College of Nursing, Dong-A University, 32, Daesingongwon-ro, Seo-gu, Busan, 49201, Republic of Korea.
College of Nursing, Dong-Eui University, 176, Eomgwang-ro, Busanjin-gu, Busan, 47340, Republic of Korea.
Antimicrob Resist Infect Control. 2024 Nov 14;13(1):136. doi: 10.1186/s13756-024-01492-4.
Nursing homes (NHs) are high-risk facilities with limited infection control resources and residents susceptible to infectious diseases. The evidence regarding World Health Organization (WHO) core components in NHs is lacking. This study evaluates the effectiveness of establishing an infection prevention and control (IPC) program with WHO's core components in an NH.

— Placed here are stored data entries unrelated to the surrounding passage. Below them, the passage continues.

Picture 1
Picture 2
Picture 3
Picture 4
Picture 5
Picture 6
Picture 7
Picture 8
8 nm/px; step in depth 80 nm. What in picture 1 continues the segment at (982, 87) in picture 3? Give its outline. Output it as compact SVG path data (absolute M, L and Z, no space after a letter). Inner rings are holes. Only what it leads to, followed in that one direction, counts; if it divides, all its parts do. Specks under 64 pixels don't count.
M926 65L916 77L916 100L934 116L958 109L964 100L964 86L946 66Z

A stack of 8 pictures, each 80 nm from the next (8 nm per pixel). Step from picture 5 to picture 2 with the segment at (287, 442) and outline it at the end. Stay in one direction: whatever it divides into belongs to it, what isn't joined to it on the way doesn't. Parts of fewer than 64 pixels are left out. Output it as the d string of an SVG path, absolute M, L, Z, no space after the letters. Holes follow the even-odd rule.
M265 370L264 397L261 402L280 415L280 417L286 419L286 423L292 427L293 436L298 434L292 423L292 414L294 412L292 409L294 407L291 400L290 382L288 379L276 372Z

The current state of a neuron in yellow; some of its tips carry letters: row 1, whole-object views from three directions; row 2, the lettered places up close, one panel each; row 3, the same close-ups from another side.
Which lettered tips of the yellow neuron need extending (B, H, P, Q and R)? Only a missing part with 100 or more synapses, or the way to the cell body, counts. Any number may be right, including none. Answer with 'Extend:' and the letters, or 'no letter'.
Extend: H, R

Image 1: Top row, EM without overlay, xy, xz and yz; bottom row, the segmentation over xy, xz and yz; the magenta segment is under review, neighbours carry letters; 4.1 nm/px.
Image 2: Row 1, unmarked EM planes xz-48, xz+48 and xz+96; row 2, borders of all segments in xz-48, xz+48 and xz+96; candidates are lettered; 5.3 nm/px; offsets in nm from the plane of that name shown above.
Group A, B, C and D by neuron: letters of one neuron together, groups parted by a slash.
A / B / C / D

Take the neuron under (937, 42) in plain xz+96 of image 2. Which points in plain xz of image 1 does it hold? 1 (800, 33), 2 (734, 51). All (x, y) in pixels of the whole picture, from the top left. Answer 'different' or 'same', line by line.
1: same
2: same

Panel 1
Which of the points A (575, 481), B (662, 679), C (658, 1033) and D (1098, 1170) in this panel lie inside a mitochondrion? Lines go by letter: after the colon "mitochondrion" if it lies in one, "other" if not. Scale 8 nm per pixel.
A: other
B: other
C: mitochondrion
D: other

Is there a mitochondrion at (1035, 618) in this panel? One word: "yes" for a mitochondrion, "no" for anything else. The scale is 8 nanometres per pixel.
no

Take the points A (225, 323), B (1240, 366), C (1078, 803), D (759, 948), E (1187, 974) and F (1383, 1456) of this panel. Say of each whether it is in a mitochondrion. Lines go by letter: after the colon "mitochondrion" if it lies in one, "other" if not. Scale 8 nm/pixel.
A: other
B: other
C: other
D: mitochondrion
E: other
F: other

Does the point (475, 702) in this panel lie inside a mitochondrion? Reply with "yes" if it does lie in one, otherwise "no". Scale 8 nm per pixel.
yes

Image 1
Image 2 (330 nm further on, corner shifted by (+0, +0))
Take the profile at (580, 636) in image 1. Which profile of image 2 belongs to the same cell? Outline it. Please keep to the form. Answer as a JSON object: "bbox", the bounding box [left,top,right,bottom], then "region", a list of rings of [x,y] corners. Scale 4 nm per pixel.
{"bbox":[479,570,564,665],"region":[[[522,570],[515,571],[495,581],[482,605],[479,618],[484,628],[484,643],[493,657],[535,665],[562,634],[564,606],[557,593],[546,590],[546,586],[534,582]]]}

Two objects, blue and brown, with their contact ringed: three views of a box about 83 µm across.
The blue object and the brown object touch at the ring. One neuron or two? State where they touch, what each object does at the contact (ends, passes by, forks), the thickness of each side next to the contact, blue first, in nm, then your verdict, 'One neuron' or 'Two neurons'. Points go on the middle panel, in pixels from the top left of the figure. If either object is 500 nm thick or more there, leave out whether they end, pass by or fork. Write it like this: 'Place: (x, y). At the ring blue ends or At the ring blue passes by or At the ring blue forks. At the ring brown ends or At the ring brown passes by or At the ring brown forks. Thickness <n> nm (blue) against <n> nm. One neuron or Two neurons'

The IPC program, encompassing evidence-based guidelines, education and training, surveillance, multimodal strategies, monitoring and feedback, workload and staffing considerations, and the built environment, was implemented in a 130-bed NH for one year. The effects were assessed based on the number of infections among residents, the level of knowledge, and the performance of infection control among staff. The risk of infection was analyzed across three phases: pre-implementation phase, implementation phase (6 and 12 months after intervention initiation), and sustainability phase (3, 6, and 12 months after intervention was finished). Staff data were analyzed before and after the intervention.
Analysis of 18,124 resident-days revealed that during the sustainability phase, the risk of respiratory tract infection was significantly lower than before intervention implementation (odds ratio [OR] 0.51, 95% CI 0.30-0.86, p = 0.012). Moreover, a significant improvement was observed in staff knowledge (p = 0.002) and performance (p < 0.001) after the intervention compared to before.
WHO's core components may have a potential effect on reducing healthcare-associated infections among residents and enhancing the infection control competency of staff in the NH with limited IPC resources.
养老院(NHs)是感染控制资源有限且居民易感染传染病的高风险设施。关于 NH 中世界卫生组织(WHO)核心要素的证据不足。本研究评估了在 NH 中建立具有 WHO 核心要素的感染预防和控制(IPC)计划的效果。
IPC 计划包括基于证据的指南、教育和培训、监测、多模式策略、监测和反馈、工作量和人员配备考虑因素以及建筑环境,在一家拥有 130 张床位的 NH 中实施了一年。根据居民感染人数、知识水平以及员工感染控制绩效来评估效果。通过三个阶段分析感染风险:实施前阶段、实施阶段(干预开始后 6 个月和 12 个月)和可持续性阶段(干预结束后 3、6 和 12 个月)。在干预前后分析员工数据。
对 18124 名居民日的分析显示,在可持续性阶段,呼吸道感染的风险明显低于干预实施前(比值比[OR]0.51,95%置信区间[CI]0.30-0.86,p=0.012)。此外,与干预前相比,干预后员工的知识(p=0.002)和绩效(p<0.001)有显著提高。
WHO 的核心要素可能对降低 NH 中居民的医疗保健相关感染和提高有限 IPC 资源的员工感染控制能力具有潜在影响。